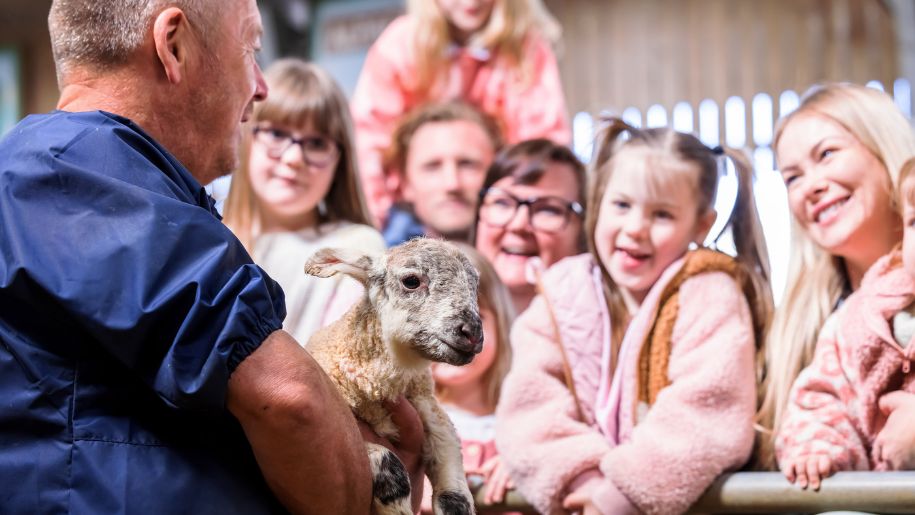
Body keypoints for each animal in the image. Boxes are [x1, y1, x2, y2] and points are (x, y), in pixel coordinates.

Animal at [303, 238, 483, 515]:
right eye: (411, 281)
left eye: (475, 285)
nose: (472, 332)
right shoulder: (331, 435)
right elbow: (392, 468)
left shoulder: (435, 419)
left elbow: (456, 499)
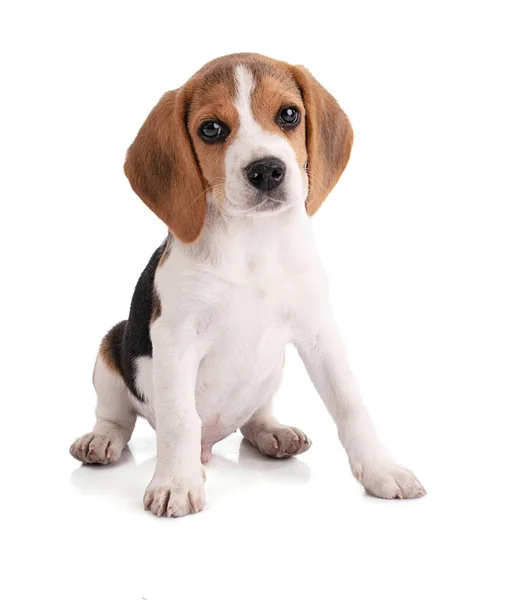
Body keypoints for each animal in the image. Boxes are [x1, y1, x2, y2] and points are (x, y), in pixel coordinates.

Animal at [69, 54, 424, 516]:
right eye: (211, 129)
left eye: (289, 114)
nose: (267, 170)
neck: (254, 241)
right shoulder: (176, 337)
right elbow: (180, 419)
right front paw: (176, 483)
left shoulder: (319, 333)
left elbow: (350, 405)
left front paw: (382, 469)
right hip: (112, 347)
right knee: (118, 415)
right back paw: (101, 439)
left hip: (272, 370)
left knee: (255, 415)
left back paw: (272, 432)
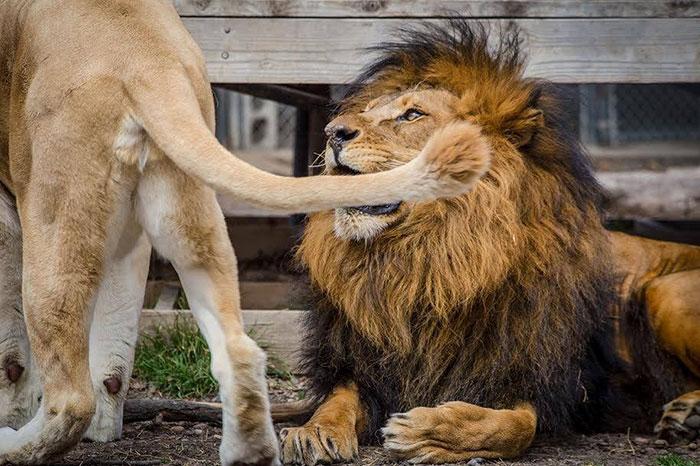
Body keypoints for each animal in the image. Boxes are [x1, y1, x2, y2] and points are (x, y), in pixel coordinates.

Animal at [0, 2, 487, 464]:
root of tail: (144, 56)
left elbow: (13, 355)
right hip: (191, 220)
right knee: (240, 352)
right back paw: (248, 453)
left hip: (54, 215)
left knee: (70, 395)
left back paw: (13, 445)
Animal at [280, 21, 700, 464]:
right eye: (367, 111)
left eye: (412, 114)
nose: (332, 133)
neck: (426, 261)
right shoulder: (358, 364)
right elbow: (337, 399)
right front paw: (313, 432)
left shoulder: (544, 381)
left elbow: (513, 427)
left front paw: (430, 433)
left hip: (665, 292)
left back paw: (688, 413)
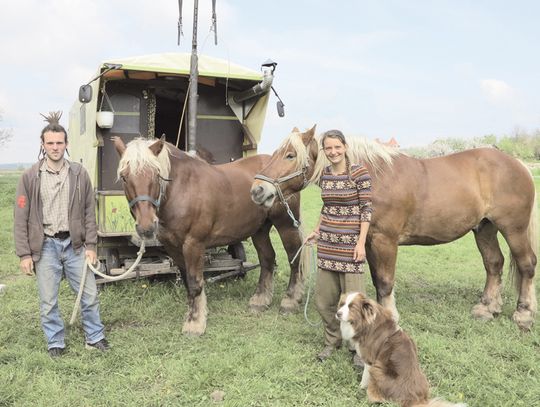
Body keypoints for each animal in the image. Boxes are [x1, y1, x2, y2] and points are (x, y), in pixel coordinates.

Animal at [113, 135, 304, 336]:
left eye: (157, 174)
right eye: (124, 177)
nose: (146, 227)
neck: (182, 189)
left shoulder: (194, 244)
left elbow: (195, 283)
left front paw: (195, 323)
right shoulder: (173, 247)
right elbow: (188, 282)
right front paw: (196, 314)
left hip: (286, 225)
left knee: (294, 259)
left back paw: (290, 301)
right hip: (259, 230)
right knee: (267, 259)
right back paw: (260, 301)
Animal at [251, 126, 536, 332]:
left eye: (290, 155)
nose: (257, 190)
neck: (375, 178)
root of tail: (518, 164)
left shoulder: (385, 241)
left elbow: (386, 282)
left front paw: (390, 317)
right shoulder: (368, 242)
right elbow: (377, 280)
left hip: (514, 229)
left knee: (526, 264)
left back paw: (523, 313)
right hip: (485, 228)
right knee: (494, 263)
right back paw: (487, 308)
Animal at [336, 294, 466, 407]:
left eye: (352, 307)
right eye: (342, 304)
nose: (337, 313)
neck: (366, 323)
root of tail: (415, 400)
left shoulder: (370, 360)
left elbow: (364, 377)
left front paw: (360, 388)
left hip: (378, 370)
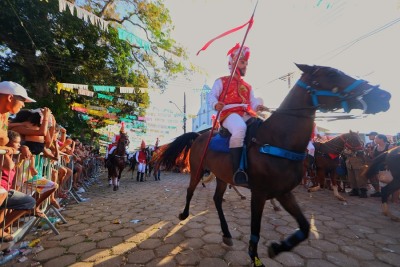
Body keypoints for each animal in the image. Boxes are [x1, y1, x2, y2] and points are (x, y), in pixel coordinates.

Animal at [156, 63, 390, 266]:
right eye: (332, 74)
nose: (383, 96)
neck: (277, 140)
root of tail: (199, 135)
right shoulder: (259, 193)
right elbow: (255, 230)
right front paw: (255, 257)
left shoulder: (284, 192)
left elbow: (305, 226)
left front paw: (278, 246)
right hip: (197, 170)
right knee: (190, 190)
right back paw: (184, 214)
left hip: (222, 176)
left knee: (217, 199)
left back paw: (227, 234)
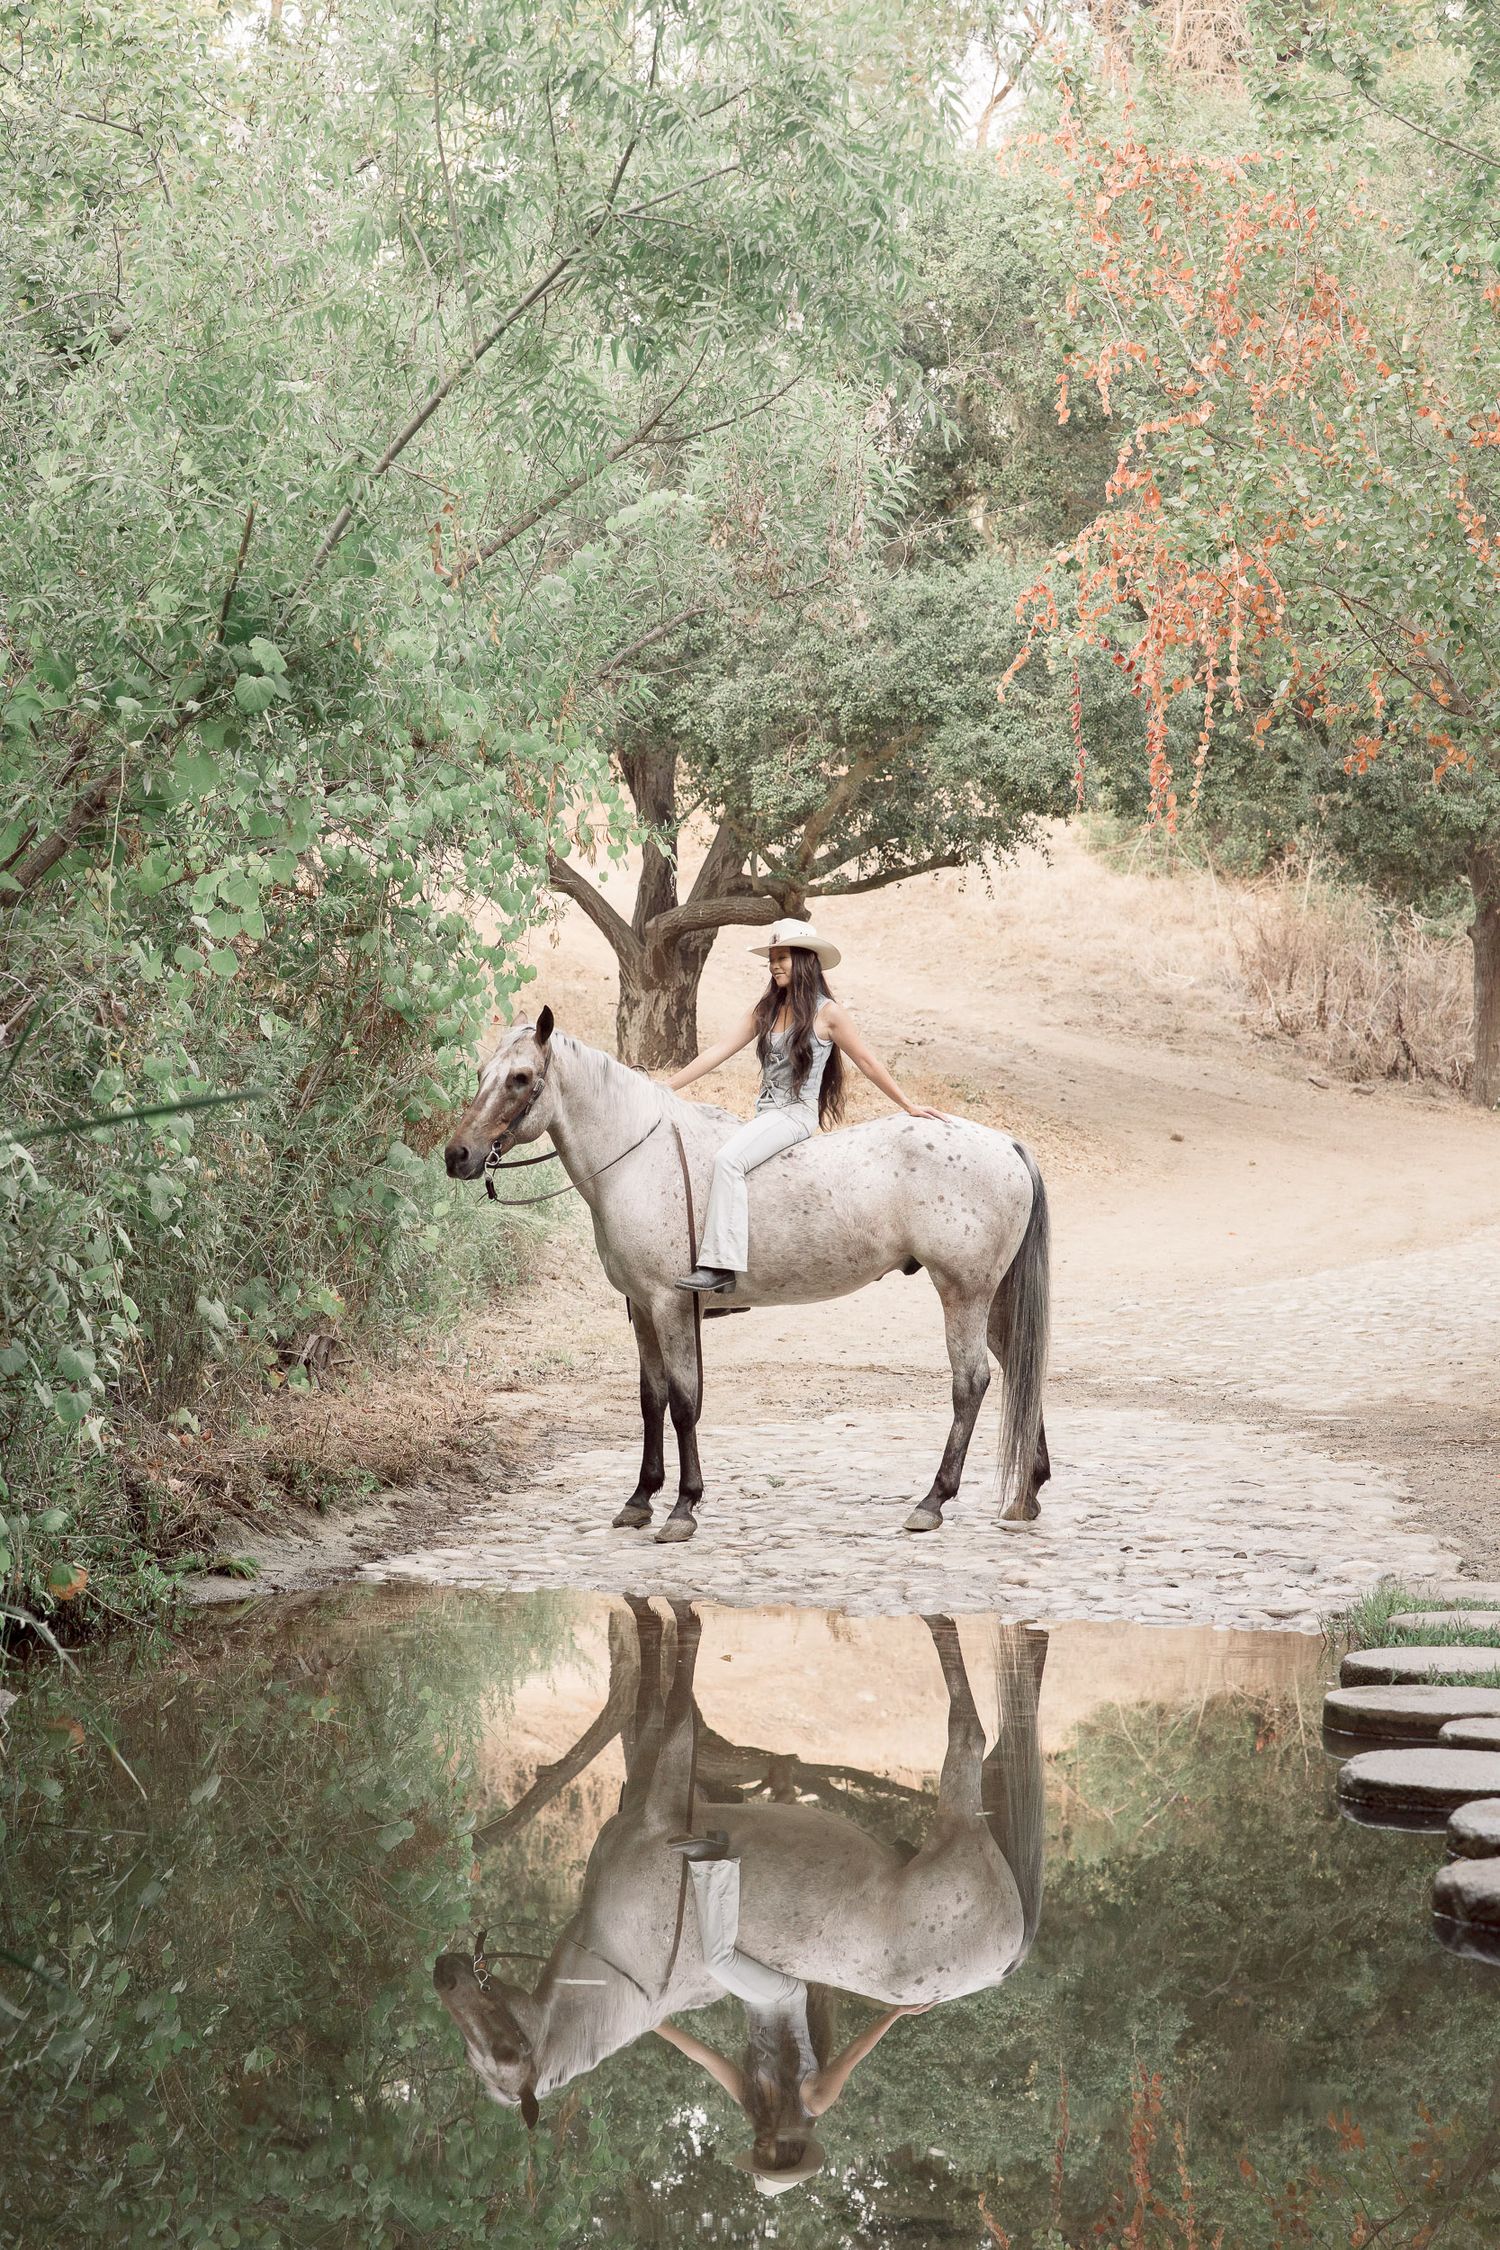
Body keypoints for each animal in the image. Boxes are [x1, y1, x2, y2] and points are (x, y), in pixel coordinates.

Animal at [432, 1598, 1048, 2122]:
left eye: (507, 2050)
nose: (445, 1975)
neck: (629, 1969)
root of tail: (1002, 1964)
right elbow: (658, 1686)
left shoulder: (661, 1792)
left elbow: (667, 1685)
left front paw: (662, 1608)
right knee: (977, 1735)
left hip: (958, 1818)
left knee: (969, 1727)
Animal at [444, 1008, 1051, 1541]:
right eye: (481, 1074)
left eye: (521, 1078)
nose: (458, 1155)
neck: (638, 1160)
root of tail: (1005, 1144)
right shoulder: (642, 1309)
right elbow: (650, 1399)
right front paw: (640, 1499)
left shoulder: (670, 1306)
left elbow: (684, 1401)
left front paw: (683, 1507)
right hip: (991, 1300)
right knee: (1021, 1365)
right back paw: (1027, 1493)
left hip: (963, 1295)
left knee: (971, 1383)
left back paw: (934, 1501)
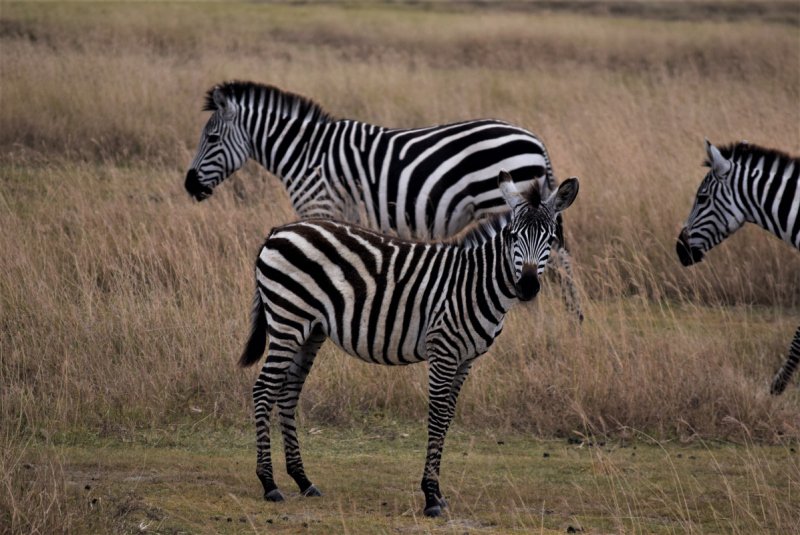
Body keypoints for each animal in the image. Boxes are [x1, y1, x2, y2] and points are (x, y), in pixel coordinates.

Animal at [185, 80, 583, 321]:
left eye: (212, 138)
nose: (189, 185)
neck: (305, 152)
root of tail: (534, 140)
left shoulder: (320, 204)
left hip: (507, 202)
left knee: (553, 263)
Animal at [239, 171, 579, 517]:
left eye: (550, 238)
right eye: (512, 236)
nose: (527, 287)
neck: (475, 284)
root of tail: (280, 230)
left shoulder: (465, 360)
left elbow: (448, 417)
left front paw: (438, 493)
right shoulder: (443, 349)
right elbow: (437, 416)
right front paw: (430, 496)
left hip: (310, 330)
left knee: (288, 392)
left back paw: (303, 480)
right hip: (287, 320)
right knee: (264, 389)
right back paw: (269, 483)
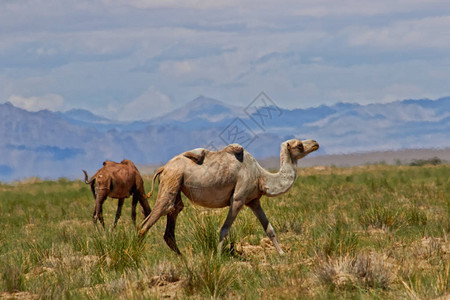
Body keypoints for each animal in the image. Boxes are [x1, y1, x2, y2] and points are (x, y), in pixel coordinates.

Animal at [139, 138, 318, 253]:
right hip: (171, 179)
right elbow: (224, 230)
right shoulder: (238, 199)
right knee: (147, 222)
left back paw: (183, 260)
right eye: (299, 145)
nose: (315, 143)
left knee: (171, 221)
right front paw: (218, 258)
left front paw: (282, 255)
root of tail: (163, 168)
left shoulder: (254, 201)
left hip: (176, 185)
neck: (261, 177)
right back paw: (136, 257)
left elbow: (269, 229)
++++++
EXERCISE DETAILS –
Return the records above exactly as written, but without any of the pictures.

ANSWER SECTION –
Body keypoints for each animal in the image. Boxes are [x1, y1, x2, y2] and points are (x, y), in pixel coordinates.

Animal at [303, 238, 483, 515]:
right eye: (411, 281)
left eye: (475, 285)
nose: (472, 332)
right shoulder: (331, 435)
right elbow: (392, 468)
left shoulder: (435, 419)
left elbow: (456, 499)
Body keypoints for each animal in the image. Boxes are [x1, y1, x2, y2] and points are (x, y), in pixel coordinates.

Animal at [69, 54, 424, 516]:
right eye: (211, 129)
left eye: (289, 114)
nose: (267, 170)
neck: (254, 241)
right shoulder: (176, 337)
right elbow: (180, 419)
right front paw: (176, 483)
left shoulder: (319, 333)
left elbow: (350, 405)
left front paw: (382, 469)
right hip: (112, 347)
right knee: (118, 415)
right back paw: (101, 439)
left hip: (272, 370)
left knee: (255, 415)
left back paw: (272, 432)
Body keypoints for each animal in the image. Boxes are [x1, y1, x2, y2] and points are (x, y), in pixel coordinates.

Animal at [0, 2, 487, 464]:
root of tail: (144, 56)
left elbow: (13, 355)
right hip: (191, 220)
right knee: (240, 352)
right back paw: (248, 453)
left hip: (54, 215)
left knee: (70, 395)
left back paw: (13, 445)
Animal at [280, 21, 700, 464]:
right eye: (367, 111)
left eye: (412, 114)
nose: (332, 133)
neck: (426, 261)
right shoulder: (358, 364)
right elbow: (337, 399)
right front paw: (313, 432)
left shoulder: (544, 381)
left elbow: (513, 427)
left front paw: (430, 433)
left hip: (665, 292)
left back paw: (688, 413)
Body keypoints for each animal in the image. Boxes are [x1, y1, x2, y2] and points are (x, y), in pixel coordinates.

Animal at [113, 135, 304, 336]:
left eye: (157, 174)
right eye: (124, 177)
nose: (146, 227)
neck: (182, 189)
left shoulder: (194, 244)
left elbow: (195, 283)
left front paw: (195, 323)
right shoulder: (173, 247)
right elbow: (188, 282)
right front paw: (196, 314)
left hip: (286, 225)
left knee: (294, 259)
left back paw: (290, 301)
right hip: (259, 230)
right knee: (267, 259)
right back paw: (260, 301)
Animal at [251, 126, 536, 332]:
left eye: (290, 155)
nose: (257, 190)
neck: (375, 178)
root of tail: (518, 164)
left shoulder: (385, 241)
left elbow: (386, 282)
left front paw: (390, 317)
right shoulder: (368, 242)
right elbow: (377, 280)
left hip: (514, 229)
left knee: (526, 264)
left back paw: (523, 313)
right hip: (485, 228)
right knee: (494, 263)
right back paw: (487, 308)
Animal at [336, 294, 466, 407]:
left eye: (352, 307)
right eye: (342, 304)
nose: (337, 313)
neck: (366, 323)
root of tail: (415, 400)
left shoulder: (370, 360)
left elbow: (364, 377)
left front paw: (360, 388)
left hip: (378, 370)
Body keypoints for each animal in the image. Boxes are [x1, y1, x2, y2] and points are (x, y), in pixel coordinates.

Animal at [156, 63, 390, 266]:
right eye: (332, 74)
nose: (383, 96)
neck: (277, 140)
root of tail: (199, 135)
right shoulder: (259, 193)
right elbow: (255, 230)
right front paw: (255, 257)
left shoulder: (284, 192)
left elbow: (305, 226)
left front paw: (278, 246)
right hip: (197, 170)
right knee: (190, 190)
right back paw: (184, 214)
left hip: (222, 176)
left knee: (217, 199)
left back paw: (227, 234)
Body keypoints for each animal in the image. Boxes are [x1, y1, x2, y2] and points are (x, y), in pixel coordinates.

Animal at [432, 1598, 1048, 2122]:
left eye: (507, 2050)
nose: (445, 1975)
neck: (629, 1969)
root of tail: (1002, 1964)
right elbow: (658, 1686)
left shoulder: (661, 1792)
left elbow: (667, 1685)
left front paw: (662, 1608)
right knee: (977, 1735)
left hip: (958, 1818)
left knee: (969, 1727)
Animal at [444, 1008, 1051, 1541]:
right eye: (481, 1074)
left eye: (521, 1078)
nose: (458, 1155)
neck: (638, 1160)
root of tail: (1005, 1144)
right shoulder: (642, 1309)
right elbow: (650, 1399)
right front paw: (640, 1499)
left shoulder: (670, 1306)
left elbow: (684, 1401)
left front paw: (683, 1507)
right hip: (991, 1300)
right knee: (1021, 1365)
right back paw: (1027, 1493)
left hip: (963, 1295)
left knee: (971, 1383)
left back paw: (934, 1501)
Body keypoints for each animal in the image. Boxes are [x1, y1, x2, y2] and points are (x, y), in pixel coordinates.

Animal at [185, 80, 583, 321]:
left eye: (212, 138)
nose: (189, 185)
neck: (305, 152)
root of tail: (534, 140)
left shoulder: (320, 204)
left hip: (507, 202)
left knee: (553, 263)
Animal at [239, 171, 579, 517]:
left eye: (550, 238)
right eye: (512, 236)
nose: (527, 287)
neck: (475, 284)
root of tail: (280, 230)
left shoulder: (465, 360)
left elbow: (448, 417)
left front paw: (438, 493)
right shoulder: (443, 349)
right elbow: (437, 416)
right front paw: (430, 496)
left hip: (310, 330)
left knee: (288, 392)
left back paw: (303, 480)
right hip: (287, 320)
right knee: (264, 389)
right back paw: (269, 483)
Body keypoints for each animal in the image. Boxes are [x1, y1, x2, y2] and points are (x, y), in pixel coordinates.

Animal at [139, 138, 318, 253]:
right hip: (171, 179)
right elbow: (224, 230)
right shoulder: (238, 199)
right knee: (147, 222)
left back paw: (183, 260)
right eye: (299, 145)
nose: (315, 143)
left knee: (171, 221)
right front paw: (218, 258)
left front paw: (282, 255)
root of tail: (163, 168)
left shoulder: (254, 201)
left hip: (176, 185)
neck: (261, 177)
right back paw: (136, 257)
left elbow: (269, 229)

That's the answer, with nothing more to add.